◆ Exercise requirements
Which lines in the data below contain the string "wrist"? Show each one.

################

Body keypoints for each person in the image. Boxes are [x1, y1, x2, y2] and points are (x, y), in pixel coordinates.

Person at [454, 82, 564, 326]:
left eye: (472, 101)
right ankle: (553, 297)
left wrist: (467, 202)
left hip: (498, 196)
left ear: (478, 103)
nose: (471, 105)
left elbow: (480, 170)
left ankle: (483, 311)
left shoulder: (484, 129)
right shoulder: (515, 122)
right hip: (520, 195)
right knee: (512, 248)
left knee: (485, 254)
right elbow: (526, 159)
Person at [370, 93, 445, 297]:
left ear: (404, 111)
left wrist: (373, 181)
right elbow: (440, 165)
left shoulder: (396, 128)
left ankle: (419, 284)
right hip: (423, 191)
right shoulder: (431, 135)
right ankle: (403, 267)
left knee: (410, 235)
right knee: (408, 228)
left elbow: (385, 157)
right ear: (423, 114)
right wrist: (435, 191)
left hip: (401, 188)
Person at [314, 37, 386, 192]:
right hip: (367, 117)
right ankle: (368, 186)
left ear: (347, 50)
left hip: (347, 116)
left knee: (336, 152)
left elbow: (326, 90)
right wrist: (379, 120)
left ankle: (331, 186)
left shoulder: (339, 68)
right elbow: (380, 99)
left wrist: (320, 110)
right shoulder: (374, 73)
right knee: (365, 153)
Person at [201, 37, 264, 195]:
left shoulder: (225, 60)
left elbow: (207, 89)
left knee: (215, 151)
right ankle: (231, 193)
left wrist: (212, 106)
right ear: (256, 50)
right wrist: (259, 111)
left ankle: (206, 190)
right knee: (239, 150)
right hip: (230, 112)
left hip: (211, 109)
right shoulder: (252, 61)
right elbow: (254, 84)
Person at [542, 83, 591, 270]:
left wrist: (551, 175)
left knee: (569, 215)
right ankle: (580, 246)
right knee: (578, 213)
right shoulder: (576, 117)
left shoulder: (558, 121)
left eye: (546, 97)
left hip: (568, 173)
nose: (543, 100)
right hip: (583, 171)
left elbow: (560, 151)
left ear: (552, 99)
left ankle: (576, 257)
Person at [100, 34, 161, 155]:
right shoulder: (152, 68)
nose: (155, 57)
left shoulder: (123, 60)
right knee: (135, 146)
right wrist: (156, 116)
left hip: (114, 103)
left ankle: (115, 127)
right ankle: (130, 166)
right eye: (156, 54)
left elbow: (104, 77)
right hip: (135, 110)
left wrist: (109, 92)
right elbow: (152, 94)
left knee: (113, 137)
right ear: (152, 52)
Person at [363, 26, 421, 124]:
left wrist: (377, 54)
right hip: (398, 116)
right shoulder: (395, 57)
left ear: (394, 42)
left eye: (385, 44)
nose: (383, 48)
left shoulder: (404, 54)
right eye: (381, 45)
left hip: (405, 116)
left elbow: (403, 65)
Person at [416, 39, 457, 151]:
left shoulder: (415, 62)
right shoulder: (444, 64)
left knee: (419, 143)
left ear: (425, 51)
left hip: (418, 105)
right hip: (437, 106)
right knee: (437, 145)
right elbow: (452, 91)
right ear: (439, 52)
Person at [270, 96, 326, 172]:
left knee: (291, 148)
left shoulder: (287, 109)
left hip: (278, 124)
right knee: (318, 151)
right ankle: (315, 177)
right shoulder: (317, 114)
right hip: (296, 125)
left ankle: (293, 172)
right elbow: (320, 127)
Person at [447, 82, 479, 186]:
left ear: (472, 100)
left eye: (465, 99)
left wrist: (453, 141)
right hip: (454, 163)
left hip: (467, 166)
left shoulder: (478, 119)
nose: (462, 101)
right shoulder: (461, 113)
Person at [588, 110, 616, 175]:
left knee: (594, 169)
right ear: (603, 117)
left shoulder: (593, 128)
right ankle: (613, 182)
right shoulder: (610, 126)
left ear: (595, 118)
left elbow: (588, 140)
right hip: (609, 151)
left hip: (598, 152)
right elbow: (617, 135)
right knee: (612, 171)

################

◆ Answer to the problem
left wrist: (467, 202)
left wrist: (373, 181)
right wrist: (435, 191)
right wrist: (379, 120)
left wrist: (320, 110)
left wrist: (212, 106)
right wrist: (259, 111)
left wrist: (551, 175)
right wrist: (156, 116)
left wrist: (109, 92)
left wrist: (377, 54)
left wrist: (453, 141)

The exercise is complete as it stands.